Aliocha observa le phénomène pendant un certain temps. Les oiseaux volaient si inhabituellement haut qu’ils passaient au-dessus des gros cumulus et, dès que le ciel redevenait trop nuageux, il était impossible de distinguer quoi que ce soit ; seule l’acuité et le savoir d’Aliocha apercevaient encore les oiseaux.
Il retourna tout de même voir Reinhardt pour lui montrer le phénomène. D’abord Reinhardt ne vit rien ni ne comprit rien.
Attends, attends un peu et regarde.

Regarde de tous tes yeux, lui répétait l’enfant.
Enfin Reinhardt vit.
Et ce qu’il vit était beau et incompréhensible.
Outre la guerre qui se préparait, il se passait autre chose. Une chose inouïe, inédite, et contre laquelle on ne pourrait rien.

(...)

Le deuxième jour, les Odessites furent réveillés plus tôt qu’à l’accoutumée par un soleil éclatant, brillant dans un ciel d’un bleu immaculé, où nul nuage n’aurait pu cacher le moindre vol suspect d’oiseau ou d’avion.

C’était un signe ; sans doute l’armée attendrait-elle avant de lancer ses oiseaux de feu dans le ciel, mais chacun était néanmoins prêt à son poste d’observation.

Il se mit très vite à y faire terriblement chaud ; les rayons du soleil dardaient la peau des Odessites, il faisait plus chaud que le plus chaud des jours d’été, et l’on était à peine au printemps. Tout le monde comprit qu’il se passait quelque chose de neuf, quelque chose d’inouï ; et chacun ressentit la peur de l’inconnu. Tout ce qui était en plastique commença de se déformer et même parfois de couler, tout ce qui était en métal était difficilement manipulable, même avec les chiffons dont on approvisionnait en hâte et en nombre les techniciens de la Défense contre l’aviation. Seul le bois des vieux fusils était encore manipulable. L’asphalte s’amollissait, on faisait attention de ne pas y perdre sa godasse et on empruntait surtout les chemins d’herbe et les rues pavées.

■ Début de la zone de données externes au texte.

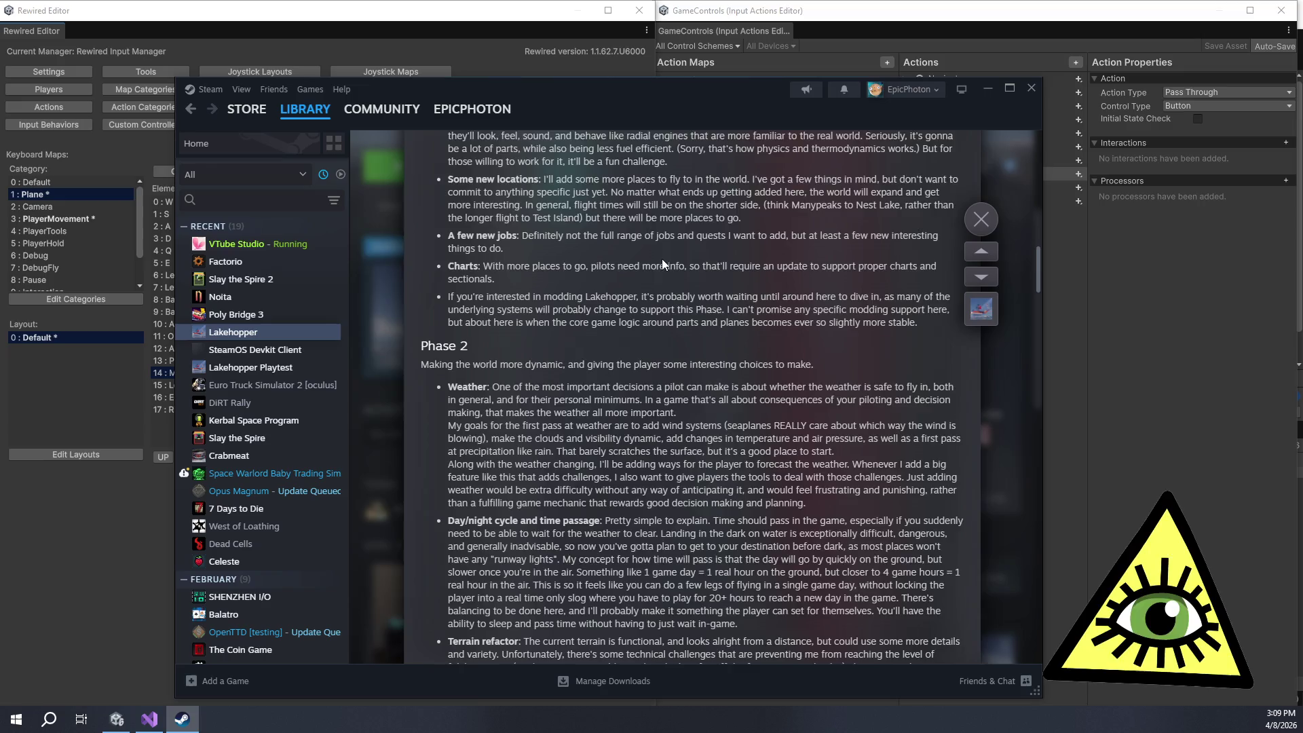
{"action": "scroll", "coordinate": [663, 264], "scroll_direction": "down", "scroll_amount": 2}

Et puis il y eut un grondement sourd dans le ciel. Les vieux et les vieilles se rappelèrent la grande guerre et jetèrent les petits enfants et leurs vieilles carcasses dans les abris, les tranchées. Chacun frémit en courant s’abriter. Car il était écrit que c’était du ciel que viendrait la mort.

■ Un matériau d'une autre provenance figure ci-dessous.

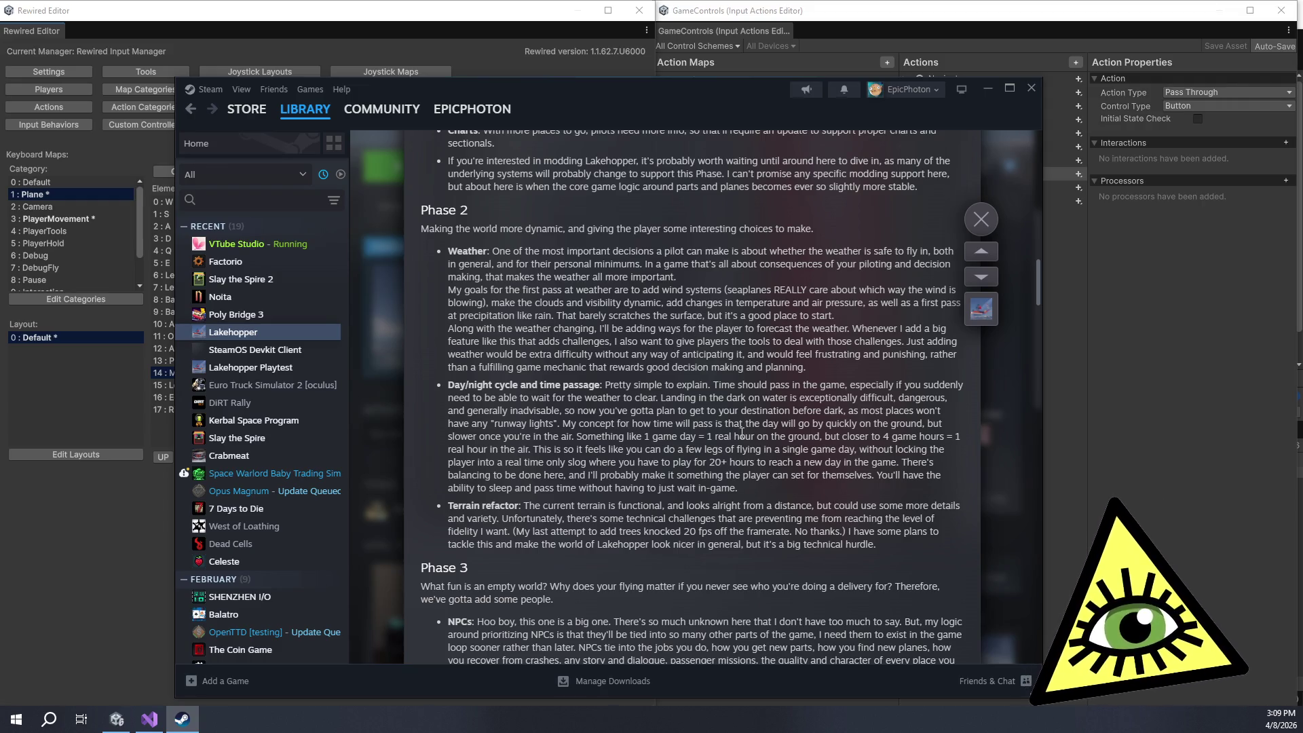
Step: Read the Terrain refactor, NPCs, and More locations and More jobs paragraphs
{"action": "mouse_move", "coordinate": [610, 503]}
{"action": "left_mouse_down"}
{"action": "mouse_move", "coordinate": [950, 519]}
{"action": "mouse_move", "coordinate": [778, 548]}
{"action": "left_mouse_up"}
{"action": "left_click", "coordinate": [799, 549]}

Les avions qui apparurent les premiers exécutèrent des pirouettes maladroites qui rendirent difficile le travail de la batterie anti-aérienne, laquelle devait de surcroît attendre que l’avion soit en train d’effectuer son demi-tour au-dessus de la mer pour l’abattre. Chacun faisait selon sa logique : les pilotes faisaient demi-tour avant de bombarder afin d’être assurés de rentrer ensuite à bon port ; la batterie D.C.A. attendait ce survol de la mer afin que l’avion abattu tombât dans celle-ci et non sur la ville, ce qui aurait eu un effet à coup sûr désastreux. Mais les pilotes suffoquaient dans leurs cockpits et avaient du mal à tenir le manche comme ils l’auraient dû. Leur mission se révélait impossible, du fait des trop fortes chaleurs. C’est tout ce qu’ils eurent le temps de dire à leur commandement terrestre, avant d’être finalement parfaitement abattus au-dessus de l’eau, les uns après les autres, décrivant chaque fois un magnifique looping enflammé avant d’entrer dans une gerbe monumentale d’eau. Même les plus pacifistes des Odessites ne purent s’empêcher d’admirer la beauté de ce spectacle qu’ils n’avaient jusqu’alors vu que dans des documentaires sur les anciennes guerres. C’était beaucoup plus beau en vrai.

(...)

Il faut faire quelque chose !

Lorsqu’on entend cette phrase, on devrait toujours se méfier. C’est que la situation est presque désespérée. C’est aussi là que l’on risque de prendre des décisions précipitées, de se laisser gagner par une panique mauvaise conseillère ; n’importe quel élément nouveau, n’importe quelle distraction emportera celui qui a crié « il faut faire quelque chose ! » dans une direction imprévue, irréfléchie, sans doute contraire à tout ce qu’il eût pu souhaiter en temps normal, et lourde de conséquences incalculables.

Il faut faire quelque chose !

Quand Ossip Ossipovitch entendit cette phrase, ce fut pour lui comme un éblouissement. Il pressentit le pire. Il aurait tant voulu que tout s’achevât dans le pur dessèchement du soleil. Et voilà qu’on allait se mettre à réfléchir à n’importe quoi pour répondre à celui ou à celle qui avait osé lancer cette phrase imbécile : il faut faire quelque chose.